With the first few cold spells already happening is any one running a fuel additive and what are you running? any concerns with voiding warranty. And how about some thing like Power service diesel kleen with cetane boost is i it worth trying to raise them numbers? Granted i live in missouri so nights below 0 are not to common but still happen. but i dont want to worry about my fuel gelling up.


----------



## revjpeterson (Oct 2, 2013)

I'm using Stanadyne Winter 1000 during cold weather, but I live in Northern Iowa, so it gets really cold up here. During the summer, I don't use anything.


----------



## boraz (Aug 29, 2013)

-50f aint uncommon here

but the fuel is good here

i add no additives.


----------



## diesel (Jun 8, 2013)

Everybody seems to have a different opinion on this. I have never used an additive and never had a problem in 87K miles. Welcome to the forum!


----------



## KpaxFAQ (Sep 1, 2013)

Using AMSoil injector clean/cold flow additive here. Past power service user with no issues.


----------



## TDCruze (Sep 26, 2014)

boraz said:


> -50f aint uncommon here
> 
> but the fuel is good here
> 
> i add no additives.


Yeah same here, had an F-250 diesel before and now the Cruze.

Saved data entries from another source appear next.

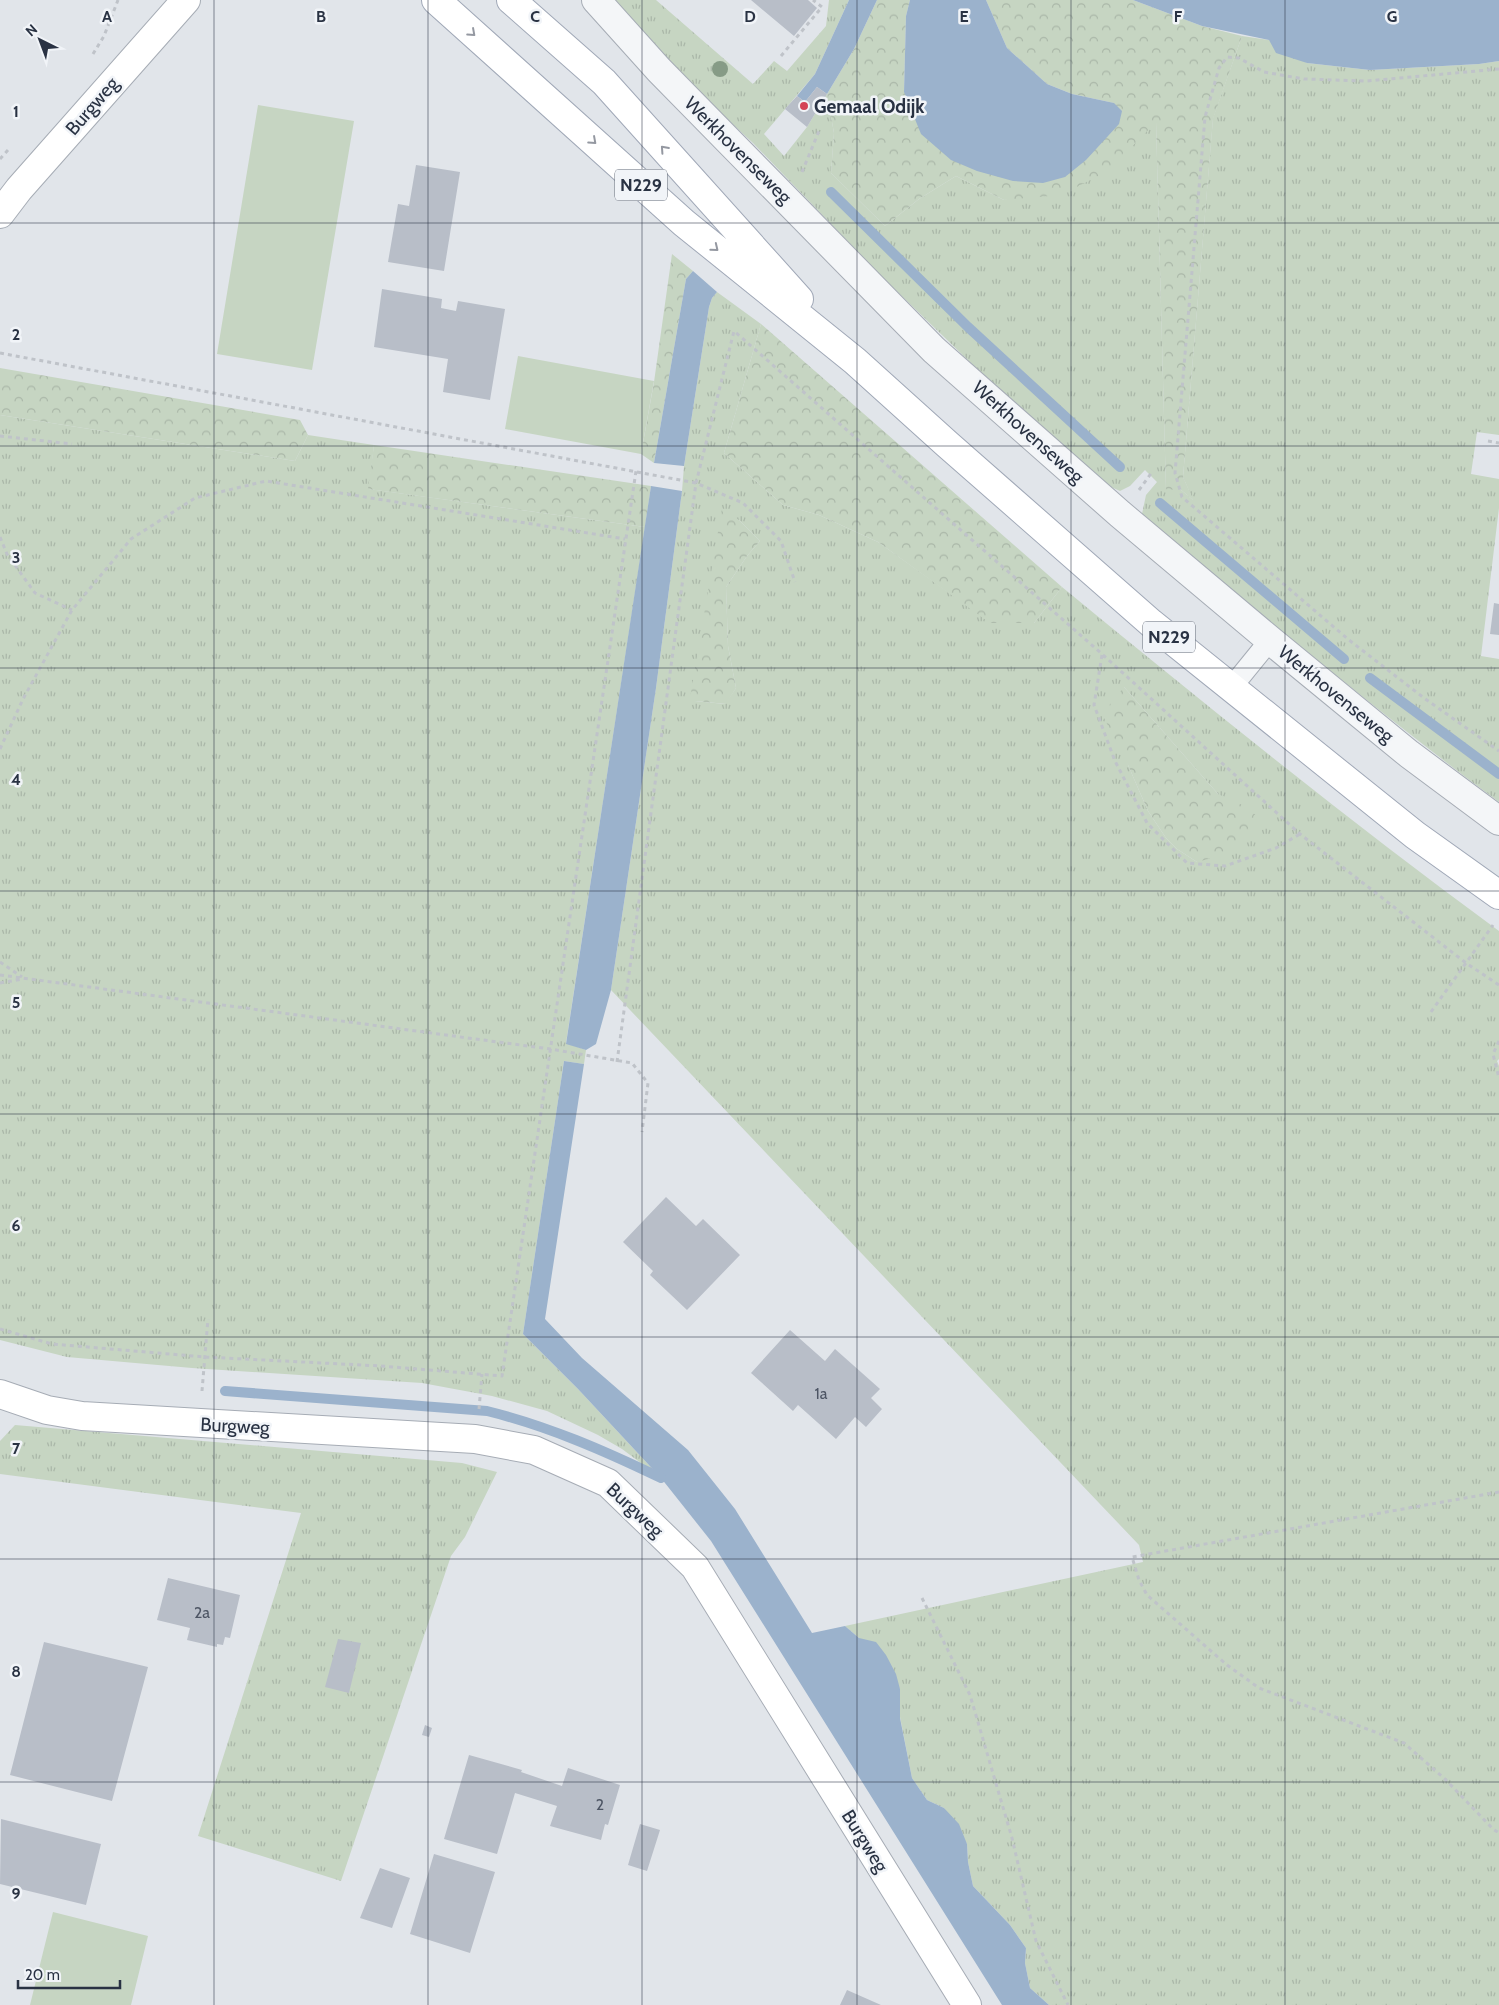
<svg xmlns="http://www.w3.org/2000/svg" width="1499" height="2005" font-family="Cabin,sans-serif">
<defs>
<pattern id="grass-tufts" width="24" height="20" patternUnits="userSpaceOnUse" patternTransform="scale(1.25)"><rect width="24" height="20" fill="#c6d5c2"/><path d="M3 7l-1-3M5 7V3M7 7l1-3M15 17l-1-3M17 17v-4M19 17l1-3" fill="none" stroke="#aab7a8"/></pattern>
<pattern id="forest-crowns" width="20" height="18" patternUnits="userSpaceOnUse" patternTransform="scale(1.25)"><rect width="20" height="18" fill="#c6d5c2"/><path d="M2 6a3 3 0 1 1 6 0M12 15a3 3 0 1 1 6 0" fill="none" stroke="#aab7a8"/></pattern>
</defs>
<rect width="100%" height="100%" fill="#e1e5ea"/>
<path fill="url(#grass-tufts)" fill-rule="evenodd" d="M614,0h42l97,84 21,-23 13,10 39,-45 3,-26h20l-34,74 -51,60 20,22 23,-29 20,-33 7,39 -3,40 54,53 34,-27 37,-23 48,24 104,-30 48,-49 10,368h14l13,11 -10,-23 30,-359 29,-82 27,4 38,23 63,7 109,-6 20,-3v374l-22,-3 -6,42 28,5v29l-18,148 18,3v143c-71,-52 -140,-108 -209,-164 -50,-41 -100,-81 -148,-124l4,-19 11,-13 -12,-12 -15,16 -10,5 -11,-5 -136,-121 -91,-88 -129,-134 -52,-48z
M717,292l44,32 -37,129 59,52 36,10 59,27 112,80 44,1 28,-36c144,118 287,234 437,344v128l-2,2 2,5v939h-450l-19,-17 -5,-25 1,-15 -16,-23 -37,-39 -5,-24 -1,-18 -23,-36 -17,-8 -15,-22 -12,-61v-28l-41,-51 -14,-12 298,-64 -4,-17 -528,-555 45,-302 26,-197 2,-25 25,-159 3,-9zM739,520l21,21 -13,15 -21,31 2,59 8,42 -11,16 -30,-3zM1124,687l94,107 -21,68 -20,-13 -11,-11 -18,-27 -20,-46z
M0,415l295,46 13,-26 66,10 -5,44 276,38 -79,516 20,7 -2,14 -20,-3 -41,273 55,55 83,89 -39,-29 -24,-14 -51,-24 -55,-15 -70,-13 -230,-15 -125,-11 -67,-17z
M15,1425l447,38 35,9 -32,65 -14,19 -110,325 -143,-45 103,-323 -301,-39v-33z"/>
<path fill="url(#forest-crowns)" d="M877,0h33l-4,16 -2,76 210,11 -42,-9 -25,-10 -40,-36 -21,-48h147l69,26 40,10 -29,83 -30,358 11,24 -14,-12 -14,1 -10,-368 -48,49 -47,24 -57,5 -48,-24 -37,23 -34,27 -54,-53 3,-40 -7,-39 27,-45z
M672,254l21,17 -7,8 -32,184 -13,-9 13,-72z
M761,324l301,263 -28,36h-44l-112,-81 -59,-27 -36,-10 -59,-52z
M0,368l300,52 8,15 -13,26 -295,-46z
M374,445l277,41 -6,41 -277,-38z
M722,508l17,12 21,21 -13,15 -21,31 2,59 8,42 -10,16 -31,-3 -6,3z
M1124,687l94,107 31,14 11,12 -1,9 -25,23 -37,10 -20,-13 -11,-11 -18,-27 -20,-46 -26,-51z"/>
<path fill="#c6d5c2" d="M258,105l96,16 -42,249 -95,-16z
M518,356l136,25 -13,73 -136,-25z
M53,1912l95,24 -17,69h-101z"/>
<path fill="#9bb2cc" d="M849,0h28l-23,49 -27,45 -10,-7 -12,15 -8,-6 18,-22z
M910,0h76l21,48 40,36 25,10 42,9 8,8 -3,13 -33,36 -21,17 -22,6 -30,-2 -36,-10 -26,-11 -30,-26 -17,-42 2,-76z
M1133,0h366v61l-20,3 -109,6 -63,-7 -31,-10 -7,-13 -67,-14z
M693,271l24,21 -5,6 -3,9 -25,159 -30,-3 32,-184z
M651,486l31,5 -26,197 -45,302 -15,54 -10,6 -20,-6z
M564,1061l20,3 -39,255 37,39 106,92 47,59 77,124 33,-7 14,12 17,4 10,13 10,19 4,15v29l12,60 15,22 17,8 15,16 8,20 1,18 5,24 37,39 16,23 -1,15 5,25 19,17h-47l-291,-464 -50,-63 -83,-89 -55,-55z"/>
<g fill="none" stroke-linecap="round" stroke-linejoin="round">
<path stroke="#9bb2cc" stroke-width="10" d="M831,192l137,135 152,140
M1160,503l184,156
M1370,678l129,96
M225,1391l262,20c61,15 118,40 174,67"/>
</g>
<path fill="#b8bec8" d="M751,0h57l9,8 -23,28z
M817,87l10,7 -20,33 -22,-18 12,-13 8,6z
M416,165l44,7 -16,99 -56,-9 10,-58 11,2z
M382,289l60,10 -1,9 15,3 2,-10 47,8 -15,91 -47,-8 5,-33 -74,-12z
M1494,603l5,1v31l-9,-1z
M666,1197l30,29 7,-7 37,36 -53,55 -37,-35 3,-4 -30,-29z
M790,1330l35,31 10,-12 45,40 -9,9 11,11 -16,18 -11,-10 -19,22 -38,-34 -5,6 -42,-38z
M168,1578l72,17 -10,43 -5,-1 -2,8 -6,-1v3l-30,-7 3,-12 -33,-8z
M338,1639l23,4 -12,50 -24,-6z
M44,1642l104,25 -36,134 -102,-26z
M425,1725l7,3 -3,9 -7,-2z
M469,1755l53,15 -1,2 41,14 6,-18 52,17 -12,40 -3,-1 -4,16 -51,-14 7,-20 -42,-13 -18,61 -53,-15z
M1,1819l100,25 -15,61 -86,-21z
M640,1824l20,6 -13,41 -19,-6z
M434,1854l61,18 -25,81 -60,-19z
M380,1868l30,10 -18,50 -32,-10z
M847,1990l34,15h-41z"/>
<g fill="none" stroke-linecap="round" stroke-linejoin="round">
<defs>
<path id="service" d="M1231,688l39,-48"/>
<path id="minor" d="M596,0l63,70 275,280 186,164 150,126 139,114 90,67"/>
<path id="secondary" d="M0,214l19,-25 167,-189
M0,1394l47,16 35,6 393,23 59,11 74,33 87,84 272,438"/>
<path id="primary" d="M436,0l248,223 171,138 92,83 204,179 264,212 84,60
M511,0l93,82 195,217"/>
</defs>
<use href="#service" stroke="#a6acb5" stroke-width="22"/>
<use href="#minor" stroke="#a6acb5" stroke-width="30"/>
<use href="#secondary" stroke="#a6acb5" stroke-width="30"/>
<use href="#primary" stroke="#a0a8b7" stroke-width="30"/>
<path stroke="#bfc3c9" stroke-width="3" stroke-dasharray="4 4" stroke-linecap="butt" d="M93,54l11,-18 14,-36
M781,56l41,-49 -9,-7
M1499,69l-132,12 -63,-2 -40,-7 -25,-14 -12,-1 -8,11 -14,49 -30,356 7,24 167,143 75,58 75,53
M0,159l8,-9
M802,172l17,-41
M0,353l696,130 47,20 38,38 14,41
M0,436l72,8
M1488,441l11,2
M1139,490l13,-18
M0,537l7,17 28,39 37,17
M1102,655l-8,50 21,56 32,62 40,40 38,3 51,-18 24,-14
M0,749l23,-50 49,-89 59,-71 64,-41 71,-17 359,58
M0,962l22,15
M0,975l550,74 82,14 16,20 -6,49
M0,983l23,-4
M1431,1012l62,-87
M1499,1041l-6,13 6,24
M617,1062l79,-579 38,-152 368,323 198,180 166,129 33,22
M0,1329l52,15 153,13 176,9 121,10 134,-905
M202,1391l6,-72
M479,1409l3,-35
M1499,1492l-367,65 7,23 8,15 80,70 32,23 145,55 42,37 47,49 6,4
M922,1598l48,97 42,143 24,103 32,64"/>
<use href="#service" stroke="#f4f6f8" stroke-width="20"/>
<use href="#minor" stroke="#f4f6f8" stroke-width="28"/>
<use href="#secondary" stroke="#fff" stroke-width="28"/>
<use href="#primary" stroke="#fff" stroke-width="28"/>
</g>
<circle fill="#869b86" cx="720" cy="69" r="8"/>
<defs><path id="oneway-chevron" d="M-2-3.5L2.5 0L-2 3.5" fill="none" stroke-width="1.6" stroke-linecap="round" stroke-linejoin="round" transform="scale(1.25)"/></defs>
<g stroke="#9498a1">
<use href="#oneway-chevron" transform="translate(472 33) rotate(42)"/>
<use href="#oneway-chevron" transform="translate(593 141) rotate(42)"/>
<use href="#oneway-chevron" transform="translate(664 149) rotate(-132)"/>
<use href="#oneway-chevron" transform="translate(715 248) rotate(39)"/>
</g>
<path fill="none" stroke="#293243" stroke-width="1" stroke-opacity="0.55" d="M214,0v2005M428,0v2005M642,0v2005M857,0v2005M1071,0v2005M1285,0v2005M0,223h1499M0,446h1499M0,668h1499M0,891h1499M0,1114h1499M0,1337h1499M0,1559h1499M0,1782h1499"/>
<circle fill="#d44255" stroke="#f1f4f8" stroke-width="2" cx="804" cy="106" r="5"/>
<g text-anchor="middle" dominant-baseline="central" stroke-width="5" stroke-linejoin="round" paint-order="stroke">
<g font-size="16" fill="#4d5564">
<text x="821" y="1393">1a</text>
<text x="202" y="1612">2a</text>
<text x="600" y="1804">2</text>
</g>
<g fill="#f1f4f8" stroke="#656c79" stroke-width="1">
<rect x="615" y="169.5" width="52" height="31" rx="4"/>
<rect x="1143" y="621.5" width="52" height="31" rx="4"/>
</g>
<g font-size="18" font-weight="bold" fill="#293243">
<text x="641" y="185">N229</text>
<text x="1169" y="637">N229</text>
</g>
<g font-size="19" fill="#293243" stroke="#f1f4f8">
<text transform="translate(92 106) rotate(-49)">Burgweg</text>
<text transform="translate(738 150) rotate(45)">Werkhovenseweg</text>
<text transform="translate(1028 432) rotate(42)">Werkhovenseweg</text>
<text transform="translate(1336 694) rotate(39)">Werkhovenseweg</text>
<text transform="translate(235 1426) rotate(3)">Burgweg</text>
<text transform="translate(635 1510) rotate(43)">Burgweg</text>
<text transform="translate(865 1841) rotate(58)">Burgweg</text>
</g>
<g font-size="19" font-weight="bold" fill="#293243" stroke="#f1f4f8" text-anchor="start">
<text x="814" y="106">Gemaal Odijk</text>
</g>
</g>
<g font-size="16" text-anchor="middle" font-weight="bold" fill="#293243" stroke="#f1f4f8" stroke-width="5" stroke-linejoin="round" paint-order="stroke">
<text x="107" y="22">A</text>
<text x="321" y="22">B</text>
<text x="535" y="22">C</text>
<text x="750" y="22">D</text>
<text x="964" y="22">E</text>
<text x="1178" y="22">F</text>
<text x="1392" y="22">G</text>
<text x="16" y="117">1</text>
<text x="16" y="340">2</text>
<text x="16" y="563">3</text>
<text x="16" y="785">4</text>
<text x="16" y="1008">5</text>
<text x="16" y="1231">6</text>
<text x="16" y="1454">7</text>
<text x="16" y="1677">8</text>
<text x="16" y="1899">9</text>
</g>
<g transform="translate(40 40) rotate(318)" stroke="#f1f4f8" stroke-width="4" paint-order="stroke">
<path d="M0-4L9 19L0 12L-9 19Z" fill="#293243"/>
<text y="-8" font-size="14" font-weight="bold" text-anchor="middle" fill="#293243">N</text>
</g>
<path d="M18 1980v8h102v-8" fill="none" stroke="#293243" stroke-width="2.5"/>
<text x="25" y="1980" font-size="15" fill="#293243" stroke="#f1f4f8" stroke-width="4" paint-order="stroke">20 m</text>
</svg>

We can only get winter fuel here, no choice. Our fuel is good for at least -40F/C likely colder. Never add anything, for the 1-2% loss in MPG on winter fuel, just fill up with that if you have an option then you don't have to worry about gelling. If good winter fuel is not available for some reason I would definitely use an additive if there is a chance of it getting cold enough to gel the fuel you have.


----------



## Tomko (Jun 1, 2013)

I use Shell V-Power exclusively. No additives and no problems.


----------



## CTD Lineman (Nov 18, 2014)

Is there any way to tell if the station actually sell winter blend?


----------